Réussir son semis de tournesol en 2015

Les performances économiques du tournesol en 2014 confirment l’intérêt de la culture dans les systèmes de production. Le choix de la variété et la qualité de l'implantation, notion qui englobe les préparations des sols, les conditions de semis et la maîtrise des bio agresseurs, restent les points clés de la culture.
Réussir son semis de tournesol en 2015

La précocité variétale est le critère de choix majeur dans nos régions. Il peut être tentant pour certains de choisir des variétés un peu tardives pour son secteur de production du fait d'un potentiel de rendement théorique supérieur de ces variétés. Cette stratégie est risquée, comme 2013 et 2014 l'ont rappelé, avec des difficultés de récoltes, des pertes de graines et d'importants coûts de séchage. Le choix de variétés précoces, voire très précoces (secteurs les plus froids, semis tardifs), reste essentiel dans les régions du Nord et de l'Est. Les variétés demi-précoces sont parfaitement adaptées aux secteurs chauds de la vallée du Rhône.
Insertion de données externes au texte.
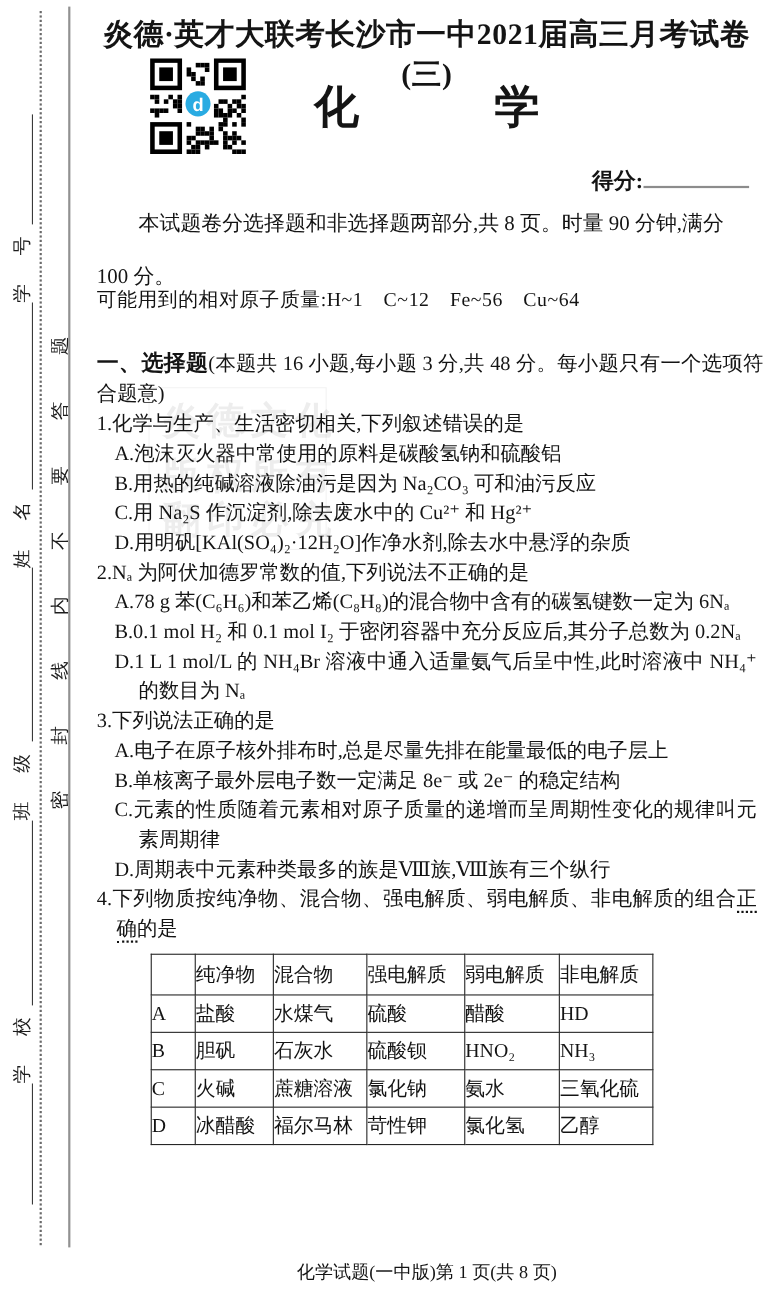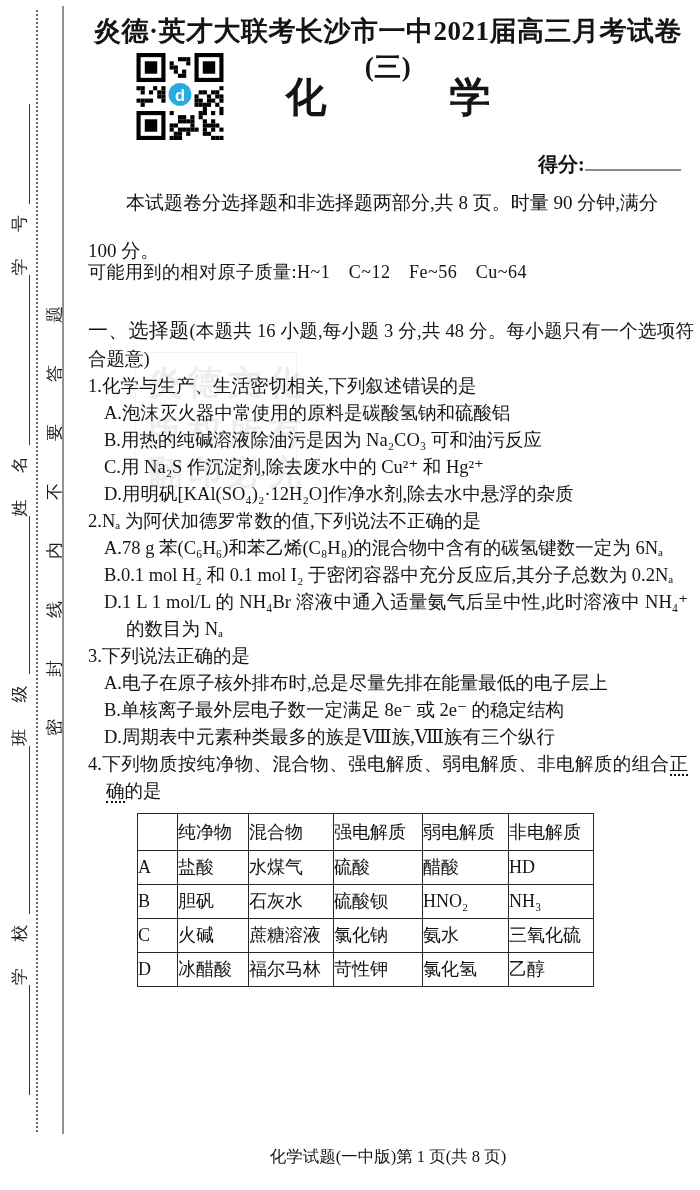"一、选择题" .section-head .bold { font-weight: normal -> bold }
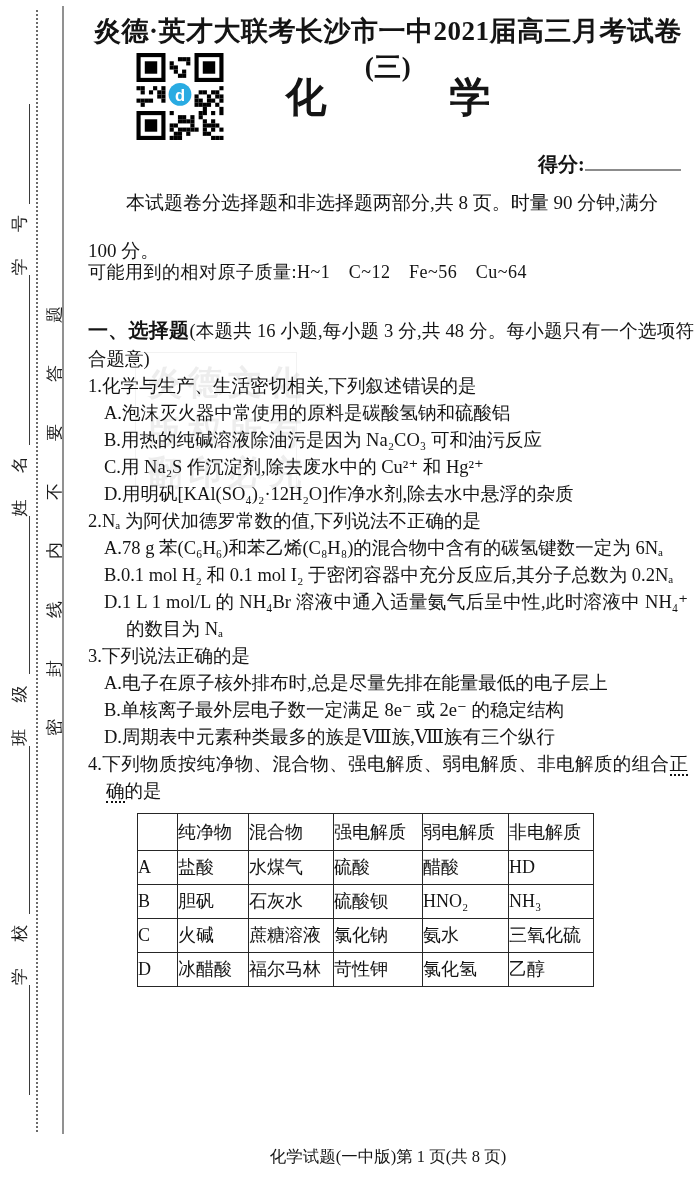"C.元素的性质随着元素相对原子质量的递增而呈周期性变化的规律叫元素周期律" div.opt { html: none -> <div><span>C.</span><span>元素的性质随着元素相对原子质量的递增而呈周期性变化的规律叫元素周期律</span></div> }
Réduire les risques sanitaires

Parmi les principales maladies régionales, le sclérotinia du capitule et le phomopsis sont à raisonner de façon prioritaire dans le choix variétal. Concernant le phomopsis, le choix de variétés très peu sensibles ou résistantes représente une protection suffisante pour s'affranchir d'une intervention fongicide. La tolérance variétale vis-à-vis du sclérotinia du capitule permet de limiter les risques si l'on combine comportement variétal et respect des règles agronomiques de base qui limite le risque d'une récolte tardive (précocité maturité, date et conditions de semis). Le sclérotinia au collet est aussi à prendre en compte notamment dans les sols riches en matières organiques.
Il faut attendre le ressuyage complet avant d'entrer dans les parcelles, quitte à retarder le semis de quelques jours. Le travail du sol a pour but d'obtenir un sol fissuré afin de faciliter l'enracinement du tournesol, plante à pivot qui ne supporte aucun obstacle. La préparation du lit de semences doit aboutir à une terre fine en surface et meuble en profondeur : privilégiez les outils à dents non animés et éviter les herses rotatives. Éviter les tassements et le dessèchement du lit de semences en multipliant les passages. Attendre que la température du sol soit suffisante (8°C à 5 cm de profondeur) et que les conditions climatiques soit optimales pour semer.

Semer entre le 1er et 20 avril

La plage optimale pour les semis du tournesol se situe entre le 1er avril et le 20 avril. Il est possible de semer plus tôt mais le risque de manquer de températures favorables à la croissance est important : les cultures stagnent dans les périodes sensibles aux limaces et aux oiseaux. Inversement, tout retard de la date de semis impacte la date de récolte avec les inconvénients liés à des moissons tardives : difficultés de récolte, maladies de fin de cycle, pertes de graines, humidité à la récolte, dégâts d'oiseaux,...
Le tournesol compense mal une hétérogénéité de peuplement, les pertes pouvant dépasser 5 q/ ha. Semer entre 2 et 4 cm à une densité de semis ne dépassant pas 70 000 graines/ ha. L'écartement entre rang ne doit pas dépasser 60 cm. La vitesse de semis doit être au maximum de 5 km/ h.

Limiter les dégâts d'oiseaux

Les semis de tournesol sont souvent la cible des pigeons et corvidés. Les moyens de lutte sont limités mais ils peuvent atténuer considérablement les problèmes : techniques d'effarouchement (visuelles, sonores) ; régulation des populations d'oiseaux par du piégeage ( cage à corvidés...). Ces méthodes sont soumises à autorisation. Pour tout renseignement complémentaire, consulter les services préfectoraux et les fédérations départementales de chasseurs.